This is a topic I've been banging on about for years here.
In 1999 when ARTC first reported it's balance sheet was worth $0.2bil. By 2004 it was $0.8bil. By 2014 it's $5bil.
In all that time (I'll have to go and add them all up one day) it's total accumulated net profits are close to zero. That $5bil has come mostly from "one off" grants and raising debt on the commercial debt markets. Because government debt to purchase business assets are balance sheet rather than P&L items, that debt doesn't appear as part of the budget deficit. Neither does the debt ARTC sources directly from the market.
But the effect on macro economic policy and the government's actual financial position is exactly the same as if the organisation was a publicly funded statutory authority. It just doesn't look as bad on the government books.
My previous estimates are than ARTC loses roughly $500mil a year, but it's hidden by various means: mostly capitalising maintenance. It's been less than that in the past couple of years, as the government's budgetary (and indeed political) position has been deteriorating. So we're back to running down the plant.
There are exceptions, and the obvious one is the Hunter coal network.
The intention with ARTC was about turning it into a viable business, but unfortunately it hasn't panned out that way. Unfortunately, the current government appears to be more ideologically than pragmatically driven: even though in my view ARTC is a million miles away from being ready to privatise, I think they are going to push ahead and privatise it anyway.
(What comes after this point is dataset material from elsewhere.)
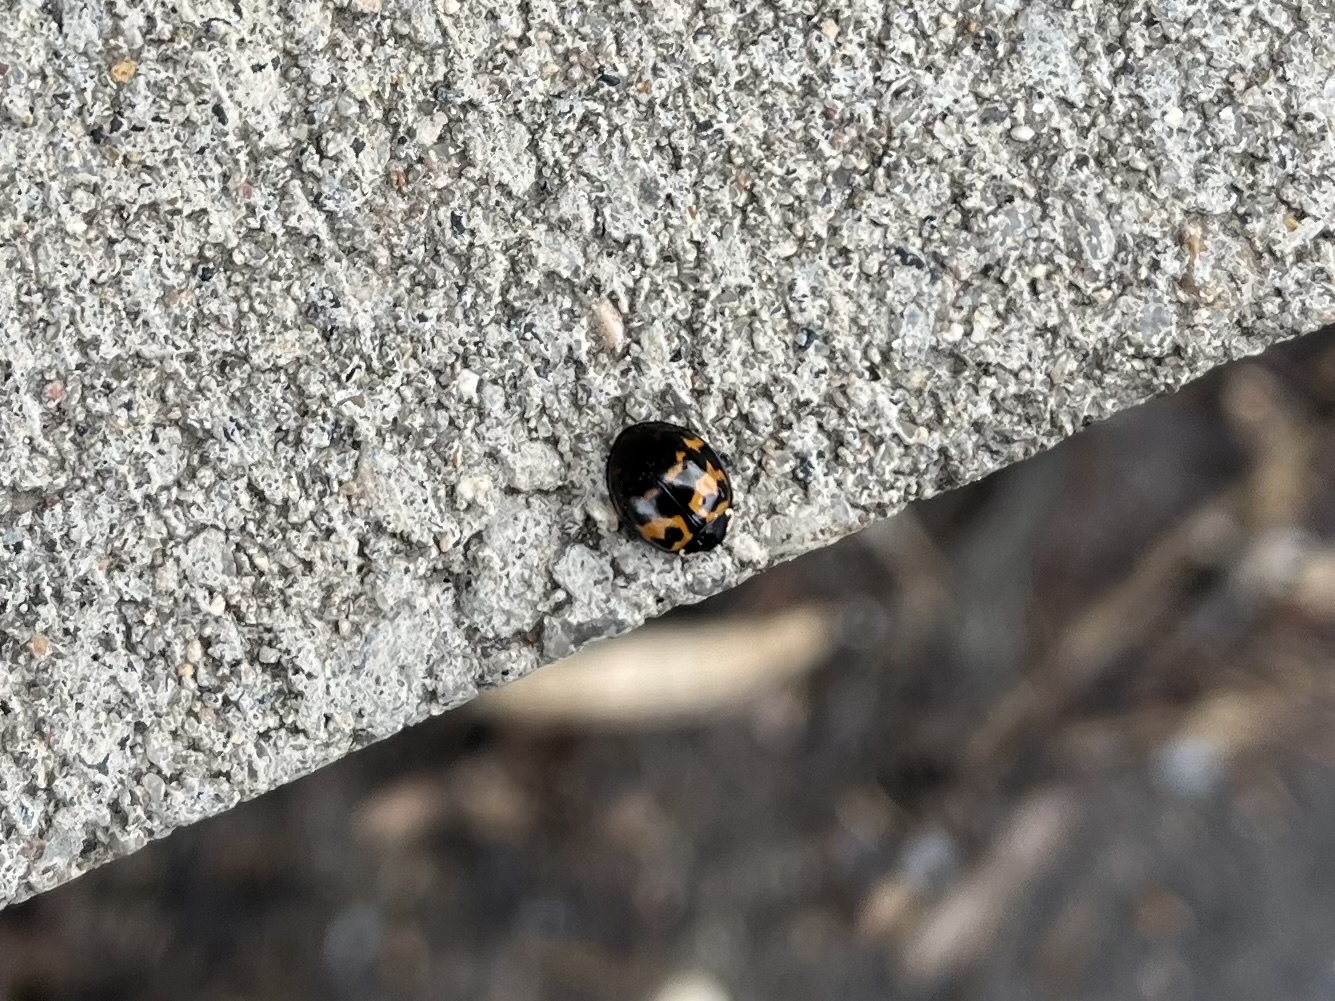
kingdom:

I think there is a very strong case for separating out the Hunter coal network from ARTC (in terms of financial reporting/administration). ATM there is tremendous scope for ARTC to be a front for back-door unrecognised subsidies to the coal industry. There is similar scope for it to collect an unwritten coal tax (like Queensland used to?). If the Hunter network is sold, I think careful thought as to the possible ownership structures needs to be made. It would be far better if it were run by some sort of co-operative controlled by the miners but with a constitution preventing individual players taking complete control. Such restrictions would lower the sale price of course, but the alternative increases the sale price because the government essentially sells it's right to levy transport taxes on the mining industry.
Edited 30 Nov 2014 20:27, 7 years ago, edited by djf01
This is a topic I've been banging on about for years here.
In 1999 when ARTC first reported it's balance sheet was worth $0.2bil. By 2004 it was $0.8bil. By 2014 it's $5bil.
In all that time (I'll have to go and add them all up one day) it's total accumulated net profits are close to zero. That $5bil has come mostly from "one off" grants and raising debt on the commercial debt markets. Because government debt to purchase business assets are balance sheet rather than P&L items, that debt doesn't appear as part of the budget deficit. Neither does the debt ARTC sources directly from the market.
But the effect on macro economic policy and the government's actual financial position is exactly the same as if the organisation was a publicly funded statutory authority. It just doesn't look as bad on the government books.
My previous estimates are than ARTC loses roughly $500mil a year, but it's hidden by various means: mostly capitalising maintenance. It's been less than that in the past couple of years, as the government's budgetary (and indeed political) position has been deteriorating. So we're back to running down the plant.
There are exceptions, and the obvious one is the Hunter coal network.
The intention with ARTC was about turning it into a viable business, but unfortunately it hasn't panned out that way. Unfortunately, the current government appears to be more ideologically than pragmatically driven: even though in my view ARTC is a million miles away from being ready to privatise, I think they are going to push ahead and privatise it anyway.
I think there is a very strong case for separating out the Hunter coal network from ARTC (in terms of financial reporting/administration). ATM there is tremendous scope for ARTC to be a front for back-door unrecognised subsidies to the coal industry. There is similar scope for it to collect an unwritten coal tax (like Queensland used to?). If the Hunter network is sold, I think careful thought as to the possible ownership structures needs to be made. It would be far better if it were run by some sort of co-operative controlled by the miners but with a constitution preventing individual players taking complete control. Such restrictions would lower the sale price of course, but the alternative essentially increases the sale price where the government essentially sells it's right to levy transport taxes on the mining industry.